● **YOUR OBJECTIVE**
According to the bug-report thread below, why were contexts a necessary choice?

● **SOURCE PASSAGE**
---

I've just been opening System Monitor.

> Ok. One way or another I'm interested in fixing it as both should be
> improvements not methods of avoiding 100% CPU boost. Contexts are complicated,
> true, but this was necessary choice as GObject does not have a true GC.

I actually am not really sure what the contexts are. The only documentation I could find is http://valadoc.org/#!api=gee-0.10/Gee.HazardPointer.Context
Comment 12 Maciej (Matthew) Piechotka 2014-10-21 03:34:29 UTC
(In reply to comment #11)
> Your example does not cause the problem for me either, though I should note
> that I get the following warning about a bajillion times when I run it:
> 
> ** (process:28136): CRITICAL **: gee_hazard_pointer_try_free: assertion
> 'to_free != NULL' failed
> 

Could you post a stacktrace (to a different bug to track it separatly?) - I could not reproduce the issue (yay multithreading).

---

● **STORED DATA**
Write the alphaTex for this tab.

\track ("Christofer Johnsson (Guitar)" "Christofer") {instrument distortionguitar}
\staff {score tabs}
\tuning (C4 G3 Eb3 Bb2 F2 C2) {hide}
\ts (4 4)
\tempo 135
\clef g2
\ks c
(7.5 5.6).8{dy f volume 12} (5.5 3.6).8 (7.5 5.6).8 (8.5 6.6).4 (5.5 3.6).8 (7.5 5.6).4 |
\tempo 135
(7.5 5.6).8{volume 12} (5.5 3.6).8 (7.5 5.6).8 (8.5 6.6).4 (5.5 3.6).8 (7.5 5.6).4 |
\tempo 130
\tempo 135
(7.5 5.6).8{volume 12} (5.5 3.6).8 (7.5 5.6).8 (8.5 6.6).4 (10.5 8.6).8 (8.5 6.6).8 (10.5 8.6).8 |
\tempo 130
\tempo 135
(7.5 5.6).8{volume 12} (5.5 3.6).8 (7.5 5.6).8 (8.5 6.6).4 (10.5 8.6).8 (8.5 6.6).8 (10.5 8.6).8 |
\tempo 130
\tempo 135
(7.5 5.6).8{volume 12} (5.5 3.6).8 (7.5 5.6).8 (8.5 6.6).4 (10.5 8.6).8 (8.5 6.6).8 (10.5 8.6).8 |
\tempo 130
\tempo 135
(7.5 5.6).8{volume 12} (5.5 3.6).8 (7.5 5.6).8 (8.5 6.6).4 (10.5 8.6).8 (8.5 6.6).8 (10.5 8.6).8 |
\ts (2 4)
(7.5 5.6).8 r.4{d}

---

● **RESULT**
GObject does not have a true GC.